Новенький (Сатклифф) - страница 4

Такая притягательная история, которую пересказывали чуть ли не слово в слово, почти наверняка была злобной выдумкой, однако разлетелась достаточно, чтобы превратиться в Школьный Миф. Джереми Джейкобс ушел из школы несколько лет назад, до появления слухов, что делало байку еще удобнее: поголовная сексуальная неуверенность теперь могла сосредоточиться на одном человеке.
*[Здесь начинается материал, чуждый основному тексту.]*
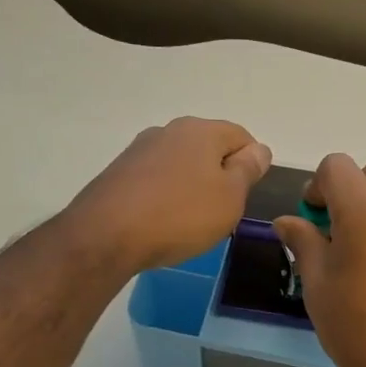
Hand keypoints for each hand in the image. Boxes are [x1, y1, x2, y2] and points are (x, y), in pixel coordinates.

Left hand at [66, 118, 271, 272]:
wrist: (106, 235)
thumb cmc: (181, 215)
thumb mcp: (230, 197)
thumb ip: (248, 169)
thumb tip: (259, 149)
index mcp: (201, 130)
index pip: (241, 136)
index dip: (252, 163)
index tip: (246, 195)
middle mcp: (169, 130)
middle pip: (209, 148)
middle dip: (221, 175)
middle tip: (223, 211)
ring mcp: (140, 150)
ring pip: (181, 163)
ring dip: (193, 186)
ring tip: (191, 220)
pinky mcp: (119, 172)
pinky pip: (156, 179)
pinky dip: (167, 195)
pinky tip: (164, 221)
Роберт Левин подвергался всем мыслимым издевательствам – от элементарных ежедневных насмешек до записок “Смерть пидорам” в портфеле. Надо думать, его жизнь в школе была совершеннейшей пыткой, но выдерживал он ее неплохо. Помню, встретившись с ним в первый раз, я (как и все) мимоходом спросил, правда ли это, насчет него и Джереми Джейкобса, а он лишь пожал плечами. Даже не разозлился – просто сделал вид, что ему все равно.

И вот я почувствовал, что внимание публики от меня ускользает, заметил в углу Левина и, не глядя на него, постепенно свернул на тему мастурбации и джакузи. Все вдруг снова навострили уши. Им было интересно, поскольку я прямо ни на что не намекал – просто ловко лавировал между двумя этими вопросами: сначала поговорил о том, как приятели время от времени дрочат друг друга и что это значит, потом упомянул о том, что обстановка ванной комнаты многое может сказать о сексуальных пристрастиях, и о том, как удобна для мастурбации джакузи. Потом стал болтать, как жаль, что Джереми Джейкобс ушел из школы, потому что у его родителей была чудная джакузи, о которой он всем нам мог бы порассказать, – и так далее и так далее. Я трепался, а в классе все смеялись. Не хочу хвастаться, но это действительно было смешно – и не грубо, поскольку намекал я весьма тонко. На Левина я даже не смотрел и его имени не упомянул ни разу. Это была умора. Очень, оченьсмешно. Такое мгновение полной власти. Все собрание в моих руках.

Тут я должен признать, что многие смеялись как-то чересчур. На самом деле смеялись они не со мной, а скорее над Робертом Левиным, – и совершенно отвратительным образом. Это меня обломало, потому что я не был жесток. Я просто пытался быть смешным.

Левину, очевидно, это не казалось забавным. Но он вроде бы и не злился. Может, был раздражен, но виду не подавал. Лицо абсолютно без выражения. Просто смотрел на меня так, будто внимательно слушал и пытался запомнить все, что я говорил.

В конце собрания, когда все повалили из класса, он остался в той же позе – все так жесидел и смотрел на меня. Будто ждал, что я заткнусь, хотя я уже заткнулся. Его взгляд, пустой класс, из коридора слышны голоса – все это меня тормознуло. Будто что-то еще должно произойти.